Beim Sommerhaus-Projekt in Spættevej und in Præstø, die beide 1997 gebaut wurden, blitzt bereits ein weiteres Element von Langes Architektur durch: ihre Verbindung zu Indien. Die beiden Häuser grenzen an eine Blumenwiese, die wie das Meer eine unendliche Weite vermitteln. Die Gebäude sind auf Pfählen errichtet. Die schwarz getäfelten Wände und die Säulen sind es, die vom Stil her nicht zu Skandinavien passen. Sie erinnern an eine antike römische Villa – oder eben an indische Baukunst. Seit über 25 Jahren ist Indien die zweite Heimat von Mette Lange. Eines ihrer ersten Projekte dort war das Kiranpani-Haus, das im Jahr 2000 fertiggestellt wurde. Auftraggeber war eine europäische Familie, die den Winter im Nordteil von Goa verbringt. Die Residenz steht auf einem Hügel, von wo man den Dschungel mit dem Fluss Tiracol sehen kann. Roter Lavastein dominiert den Bau, auf der Terrasse spürt man die Frische des Urwalds, ein willkommener Kontrast zur herrschenden Hitze. „Ich möchte alle Sinne ansprechen, und ich liebe die Einfachheit“, betont Lange. Statt auf eine Klimaanlage setzt das Gebäude in den Schlafräumen auf natürliche Belüftung durch Schlitze. Die Straße verläuft an der Oberseite des Hügels – von hier ist das Haus unsichtbar. Es verschwindet perfekt in der umgebenden Natur.

In Indien verfolgt Mette Lange seit 2001 jedoch noch ein völlig anderes Architekturprojekt: Sie baut „Moving Schools“ für nomadische Kinder im nordindischen Staat Gujarat, deren Eltern als Fischer oder Ziegelarbeiter saisonal den Wohnort wechseln. Die Bambusbauten stehen entweder auf Rädern oder schwimmen auf Fässern und bieten Platz für bis zu 20 Kinder – klassische indische Schulklassen haben sonst bis zu 60 Kinder. Über 10.000 Schülerinnen und Schüler haben in diesem Projekt bisher ihre Volkschulausbildung abschließen können. Das Programm läuft jetzt langsam aus: Die Regierung hat mittlerweile begonnen, die Verantwortung für diese armen Kinder zu übernehmen. „Indien hilft mir, meine Sinne zu schärfen“, betont Lange. Das bunte Chaos bilde einen Kontrast zur klaren „skandinavischen DNA“, die sich ihren Projekten wiederfinde. Außerdem gibt ihr Engagement gegen Kinderarmut ihrer Arbeit eine tiefere Dimension: „Meine Rolle als Architektin ist, etwas Sinnvolles zu schaffen, etwas, das Bedeutung hat.“ Wobei sie sich auf die kleinen Dimensionen spezialisiert hat: „Ich mag das Kleine, etwas, das man angreifen kann.“ Ein Zugang, der sich sowohl in den Sommerhäusern als auch in den Bambus-Schulen widerspiegelt.

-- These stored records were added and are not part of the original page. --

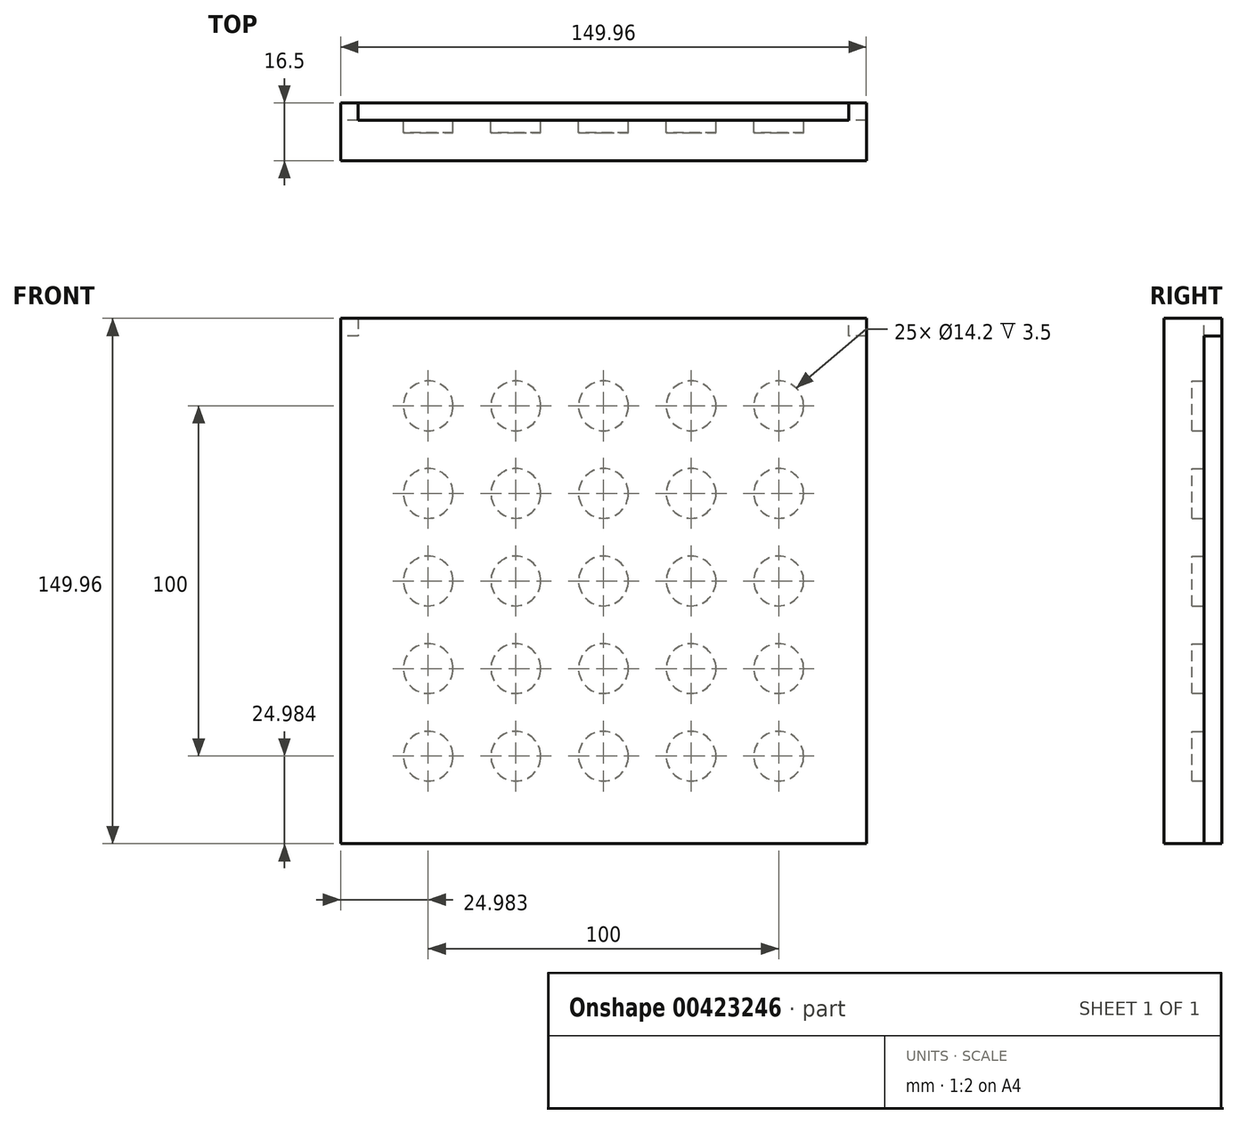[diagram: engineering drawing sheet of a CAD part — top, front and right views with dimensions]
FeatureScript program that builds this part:
annotation { "Feature Type Name" : "Feature", "Feature Type Description" : "" }
export const myFeature = defineFeature(function(context is Context, id is Id, definition is map)
    precondition{}
    {
        {
            var Q0;
            Q0=qCreatedBy(makeId("Front.planeOp"),FACE);
            var sketch = newSketch(context, id + "F0", { "sketchPlane" : qUnion([Q0])});
            skCircle(sketch, "E0", {"center": v(-61.1, 43.7) * mm, "radius": 7.1 * mm});
            skCircle(sketch, "E1.0.1.0", {"center": v(-61.1, 18.7) * mm, "radius": 7.1 * mm});
            skCircle(sketch, "E1.0.2.0", {"center": v(-61.1, -6.3) * mm, "radius": 7.1 * mm});
            skCircle(sketch, "E1.0.3.0", {"center": v(-61.1, -31.3) * mm, "radius": 7.1 * mm});
            skCircle(sketch, "E1.0.4.0", {"center": v(-61.1, -56.3) * mm, "radius": 7.1 * mm});
            skCircle(sketch, "E1.1.0.0", {"center": v(-36.1, 43.7) * mm, "radius": 7.1 * mm});
            skCircle(sketch, "E1.1.1.0", {"center": v(-36.1, 18.7) * mm, "radius": 7.1 * mm});
            skCircle(sketch, "E1.1.2.0", {"center": v(-36.1, -6.3) * mm, "radius": 7.1 * mm});
            skCircle(sketch, "E1.1.3.0", {"center": v(-36.1, -31.3) * mm, "radius": 7.1 * mm});
            skCircle(sketch, "E1.1.4.0", {"center": v(-36.1, -56.3) * mm, "radius": 7.1 * mm});
            skCircle(sketch, "E1.2.0.0", {"center": v(-11.1, 43.7) * mm, "radius": 7.1 * mm});
            skCircle(sketch, "E1.2.1.0", {"center": v(-11.1, 18.7) * mm, "radius": 7.1 * mm});
            skCircle(sketch, "E1.2.2.0", {"center": v(-11.1, -6.3) * mm, "radius": 7.1 * mm});
            skCircle(sketch, "E1.2.3.0", {"center": v(-11.1, -31.3) * mm, "radius": 7.1 * mm});
            skCircle(sketch, "E1.2.4.0", {"center": v(-11.1, -56.3) * mm, "radius": 7.1 * mm});
            skCircle(sketch, "E1.3.0.0", {"center": v(13.9, 43.7) * mm, "radius": 7.1 * mm});
            skCircle(sketch, "E1.3.1.0", {"center": v(13.9, 18.7) * mm, "radius": 7.1 * mm});
            skCircle(sketch, "E1.3.2.0", {"center": v(13.9, -6.3) * mm, "radius": 7.1 * mm});
            skCircle(sketch, "E1.3.3.0", {"center": v(13.9, -31.3) * mm, "radius": 7.1 * mm});
            skCircle(sketch, "E1.3.4.0", {"center": v(13.9, -56.3) * mm, "radius": 7.1 * mm});
            skCircle(sketch, "E1.4.0.0", {"center": v(38.9, 43.7) * mm, "radius": 7.1 * mm});
            skCircle(sketch, "E1.4.1.0", {"center": v(38.9, 18.7) * mm, "radius": 7.1 * mm});
            skCircle(sketch, "E1.4.2.0", {"center": v(38.9, -6.3) * mm, "radius": 7.1 * mm});
            skCircle(sketch, "E1.4.3.0", {"center": v(38.9, -31.3) * mm, "radius": 7.1 * mm});
            skCircle(sketch, "E1.4.4.0", {"center": v(38.9, -56.3) * mm, "radius": 7.1 * mm});
            skLineSegment(sketch, "E1.direction1", {"start": v(-61.1, 43.7) * mm, "end": v(-36.1, 43.7) * mm, "construction": true});
            skLineSegment(sketch, "E1.direction2", {"start": v(-61.1, 43.7) * mm, "end": v(-61.1, 18.7) * mm, "construction": true});
            skLineSegment(sketch, "E2", {"start": v(-11.1, -6.3) * mm, "end": v(-11.1, 100.02) * mm, "construction": true});
            skLineSegment(sketch, "E3", {"start": v(-11.1, -6.3) * mm, "end": v(76.39, -6.3) * mm, "construction": true});
            skLineSegment(sketch, "E4", {"start": v(58.88, 63.67) * mm, "end": v(-81.08, 63.67) * mm});
            skLineSegment(sketch, "E5", {"start": v(-81.08, 63.67) * mm, "end": v(-81.08, -76.29) * mm});
            skLineSegment(sketch, "E6", {"start": v(-81.08, -76.29) * mm, "end": v(58.88, -76.29) * mm});
            skLineSegment(sketch, "E7", {"start": v(58.88, 63.67) * mm, "end": v(58.88, -76.29) * mm});
            skSolve(sketch);
        }
        {
            var Q0;
            Q0=makeQuery(id+"F0.imprint","IMPRINT",FACE,{"disambiguationData":[TD([[makeQuery(id+"F0.imprint","IMPRINT",EDGE,{"derivedFrom":sQuery(id+"F0.wireOp",EDGE,"E0")}),-1.0]])]});
            extrude(context, id + "F1", {"entities" : qUnion([Q0]), "depth" : 3.5 * mm});
        }
        {
            var Q0;
            Q0=qCreatedBy(makeId("Front.planeOp"),FACE);
            cPlane(context, id + "F2", {"entities" : qUnion([Q0]), "cplaneType" : CPlaneType.OFFSET, "offset" : 3.5 * mm, "width" : 150 * mm, "height" : 150 * mm});
        }
        {
            var Q0;
            Q0=qCreatedBy(id+"F2.planeOp",FACE);
            var sketch = newSketch(context, id + "F3", { "sketchPlane" : qUnion([Q0])});
            skPoint(sketch, "E8.0", {"position": v(-81.08, 63.67) * mm});
            skPoint(sketch, "E9.0", {"position": v(58.88, 63.67) * mm});
            skPoint(sketch, "E10.0", {"position": v(58.88, -76.29) * mm});
            skPoint(sketch, "E11.0", {"position": v(-81.08, -76.29) * mm});
            skLineSegment(sketch, "E12", {"start": v(-81.08, 63.67) * mm, "end": v(58.88, 63.67) * mm});
            skLineSegment(sketch, "E13", {"start": v(58.88, 63.67) * mm, "end": v(58.88, -76.29) * mm});
            skLineSegment(sketch, "E14", {"start": v(58.88, -76.29) * mm, "end": v(-81.08, -76.29) * mm});
            skLineSegment(sketch, "E15", {"start": v(-81.08, -76.29) * mm, "end": v(-81.08, 63.67) * mm});
            skSolve(sketch);
        }
        {
            var Q0;
            Q0=makeQuery(id+"F3.imprint","IMPRINT",FACE,{"disambiguationData":[TD([[makeQuery(id+"F3.imprint","IMPRINT",EDGE,{"derivedFrom":sQuery(id+"F3.wireOp",EDGE,"E12")}),-1.0]])]});
            extrude(context, id + "F4", {"entities" : qUnion([Q0]), "depth" : 8 * mm});
        }
        {
            var Q0;
            Q0=makeQuery(id+"F4.opExtrude","CAP_FACE",FACE,{"disambiguationData":[OSD([sQuery(id+"F3.wireOp",EDGE,"E12"),sQuery(id+"F3.wireOp",EDGE,"E13"),sQuery(id+"F3.wireOp",EDGE,"E14"),sQuery(id+"F3.wireOp",EDGE,"E15")])],"isStart":false});
            cPlane(context, id + "F5", {"entities" : qUnion([Q0]), "cplaneType" : CPlaneType.OFFSET, "offset" : 0 * mm, "width" : 150 * mm, "height" : 150 * mm});
        }
        {
            var Q0;
            Q0=qCreatedBy(id+"F5.planeOp",FACE);
            var sketch = newSketch(context, id + "F6", { "sketchPlane" : qUnion([Q0])});
            skPoint(sketch, "E16.0", {"position": v(-81.08, 63.67) * mm});
            skPoint(sketch, "E17.0", {"position": v(58.88, 63.67) * mm});
            skPoint(sketch, "E18.0", {"position": v(58.88, -76.29) * mm});
            skPoint(sketch, "E19.0", {"position": v(-81.08, -76.29) * mm});
            skLineSegment(sketch, "E20", {"start": v(-81.08, 63.67) * mm, "end": v(58.88, 63.67) * mm});
            skLineSegment(sketch, "E21", {"start": v(58.88, 63.67) * mm, "end": v(58.88, -76.29) * mm});
            skLineSegment(sketch, "E22", {"start": v(58.88, -76.29) * mm, "end": v(63.88, -76.29) * mm});
            skLineSegment(sketch, "E23", {"start": v(63.88, -76.29) * mm, "end": v(63.88, 68.67) * mm});
            skLineSegment(sketch, "E24", {"start": v(63.88, 68.67) * mm, "end": v(-86.08, 68.67) * mm});
            skLineSegment(sketch, "E25", {"start": v(-86.08, 68.67) * mm, "end": v(-86.08, -76.29) * mm});
            skLineSegment(sketch, "E26", {"start": v(-86.08, -76.29) * mm, "end": v(-81.08, -76.29) * mm});
            skLineSegment(sketch, "E27", {"start": v(-81.08, -76.29) * mm, "end": v(-81.08, 63.67) * mm});
            skSolve(sketch);
        }
        {
            var Q0;
            Q0=makeQuery(id+"F6.imprint","IMPRINT",FACE,{"disambiguationData":[TD([[makeQuery(id+"F6.imprint","IMPRINT",EDGE,{"derivedFrom":sQuery(id+"F6.wireOp",EDGE,"E20")}),1.0]])]});
            extrude(context, id + "F7", {"entities" : qUnion([Q0]), "operationType" : NewBodyOperationType.ADD, "oppositeDirection" : true, "depth" : 11.5 * mm});
        }
        {
            var Q0;
            Q0=qCreatedBy(makeId("Front.planeOp"),FACE);
            var sketch = newSketch(context, id + "F8", { "sketchPlane" : qUnion([Q0])});
            skPoint(sketch, "E28.0", {"position": v(-86.08, -76.29) * mm});
            skPoint(sketch, "E29.0", {"position": v(63.88, -76.29) * mm});
            skLineSegment(sketch, "E30", {"start": v(-86.08, -76.29) * mm, "end": v(63.88, -76.29) * mm});
            skLineSegment(sketch, "E31", {"start": v(63.88, -76.29) * mm, "end": v(63.88, -81.29) * mm});
            skLineSegment(sketch, "E32", {"start": v(63.88, -81.29) * mm, "end": v(-86.08, -81.29) * mm});
            skLineSegment(sketch, "E33", {"start": v(-86.08, -81.29) * mm, "end": v(-86.08, -76.29) * mm});
            skSolve(sketch);
        }
        {
            var Q0;
            Q0=makeQuery(id+"F8.imprint","IMPRINT",FACE,{"disambiguationData":[TD([[makeQuery(id+"F8.imprint","IMPRINT",EDGE,{"derivedFrom":sQuery(id+"F8.wireOp",EDGE,"E30")}),-1.0]])]});
            extrude(context, id + "F9", {"entities" : qUnion([Q0]), "operationType" : NewBodyOperationType.ADD, "depth" : 11.5 * mm});
        }
        {
            var Q0;
            Q0=qCreatedBy(makeId("Front.planeOp"),FACE);
            var sketch = newSketch(context, id + "F10", { "sketchPlane" : qUnion([Q0])});
            skPoint(sketch, "E34.0", {"position": v(63.88, 68.67) * mm});
            skPoint(sketch, "E35.0", {"position": v(-86.08, 68.67) * mm});
            skPoint(sketch, "E36.0", {"position": v(-86.08, -81.29) * mm});
            skPoint(sketch, "E37.0", {"position": v(63.88, -81.29) * mm});
            skPoint(sketch, "E38.0", {"position": v(58.88, 63.67) * mm});
            skPoint(sketch, "E39.0", {"position": v(-81.08, 63.67) * mm});
            skLineSegment(sketch, "E40.bottom", {"start": v(63.88, 68.67) * mm, "end": v(58.88, 68.67) * mm});
            skLineSegment(sketch, "E40.top", {"start": v(63.88, 63.67) * mm, "end": v(58.88, 63.67) * mm});
            skLineSegment(sketch, "E40.left", {"start": v(63.88, 68.67) * mm, "end": v(63.88, 63.67) * mm});
            skLineSegment(sketch, "E40.right", {"start": v(58.88, 68.67) * mm, "end": v(58.88, 63.67) * mm});
            skLineSegment(sketch, "E41.bottom", {"start": v(-81.08, 63.67) * mm, "end": v(-86.08, 63.67) * mm});
            skLineSegment(sketch, "E41.top", {"start": v(-81.08, 68.67) * mm, "end": v(-86.08, 68.67) * mm});
            skLineSegment(sketch, "E41.left", {"start": v(-81.08, 63.67) * mm, "end": v(-81.08, 68.67) * mm});
            skLineSegment(sketch, "E41.right", {"start": v(-86.08, 63.67) * mm, "end": v(-86.08, 68.67) * mm});
            skSolve(sketch);
        }
        {
            var Q0;
            Q0=makeQuery(id+"F10.imprint","IMPRINT",FACE,{"disambiguationData":[TD([[makeQuery(id+"F10.imprint","IMPRINT",EDGE,{"derivedFrom":sQuery(id+"F10.wireOp",EDGE,"E41.bottom")}),-1.0]])]});
            var Q1;
            Q1=makeQuery(id+"F10.imprint","IMPRINT",FACE,{"disambiguationData":[TD([[makeQuery(id+"F10.imprint","IMPRINT",EDGE,{"derivedFrom":sQuery(id+"F10.wireOp",EDGE,"E40.bottom")}),1.0]])]});
            extrude(context, id + "F11", {"entities" : qUnion([Q0, Q1]), "operationType" : NewBodyOperationType.ADD, "oppositeDirection" : true, "depth" : 5 * mm});
        }
        {
            var Q0;
            Q0=qCreatedBy(makeId("Front.planeOp"),FACE);
            var sketch = newSketch(context, id + "F12", { "sketchPlane" : qUnion([Q0])});
            skPoint(sketch, "E42.0", {"position": v(63.88, 68.67) * mm});
            skPoint(sketch, "E43.0", {"position": v(58.88, 63.67) * mm});
            skPoint(sketch, "E44.0", {"position": v(58.88, 68.67) * mm});
            skPoint(sketch, "E45.0", {"position": v(63.88, 63.67) * mm});
            skPoint(sketch, "E46.0", {"position": v(-81.08, 68.67) * mm});
            skPoint(sketch, "E47.0", {"position": v(-81.08, 63.67) * mm});
            skPoint(sketch, "E48.0", {"position": v(-86.08, 63.67) * mm});
            skPoint(sketch, "E49.0", {"position": v(-86.08, -81.29) * mm});
            skPoint(sketch, "E50.0", {"position": v(63.88, -81.29) * mm});
            skLineSegment(sketch, "E51", {"start": v(58.88, 68.67) * mm, "end": v(-81.08, 68.67) * mm});
            skLineSegment(sketch, "E52", {"start": v(-81.08, 68.67) * mm, "end": v(-81.08, 63.67) * mm});
            skLineSegment(sketch, "E53", {"start": v(-81.08, 63.67) * mm, "end": v(-86.08, 63.67) * mm});
            skLineSegment(sketch, "E54", {"start": v(-86.08, 63.67) * mm, "end": v(-86.08, -81.29) * mm});
            skLineSegment(sketch, "E55", {"start": v(-86.08, -81.29) * mm, "end": v(63.88, -81.29) * mm});
            skLineSegment(sketch, "E56", {"start": v(63.88, -81.29) * mm, "end": v(63.88, 63.67) * mm});
            skLineSegment(sketch, "E57", {"start": v(63.88, 63.67) * mm, "end": v(58.88, 63.67) * mm});
            skLineSegment(sketch, "E58", {"start": v(58.88, 63.67) * mm, "end": v(58.88, 68.67) * mm});
            skSolve(sketch);
        }
        {
            var Q0;
            Q0=qSketchRegion(id+"F12",true);
            extrude(context, id + "F13", {"entities" : qUnion([Q0]), "oppositeDirection" : true, "depth" : 5 * mm});
        }
    });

Mette Lange, geboren in Gentofte, Dänemark, absolvierte die Royal Danish Academy for Fine Arts in Kopenhagen. 1996 gründete sie mit Anders Linnet das Studio Linnet & Lange ApS und spezialisierte sich auf Fassadenrenovierung. Nach der Gründung ihres eigenen Studios, Mette Lange Architects, im Jahr 2002 teilt sich ihr Arbeitsjahr in einen Sommer in Dänemark und einen Winter in Indien, wo sie ebenfalls ein Studio betreibt. Das Projekt „Moving Schools“, das nomadischen Kindern eine Schulbildung ermöglicht, gewann etliche Preise und wurde unter anderem bei der Biennale in Venedig ausgestellt.

November Reihe

Die November Reihe mit hochinteressanten Vertretern der zeitgenössischen Architektur gibt es mittlerweile an sechs europäischen Universitäten in Graz, London, Mailand, Paris, Prag und Stuttgart. Die Sto-Stiftung fördert die Veranstaltungen.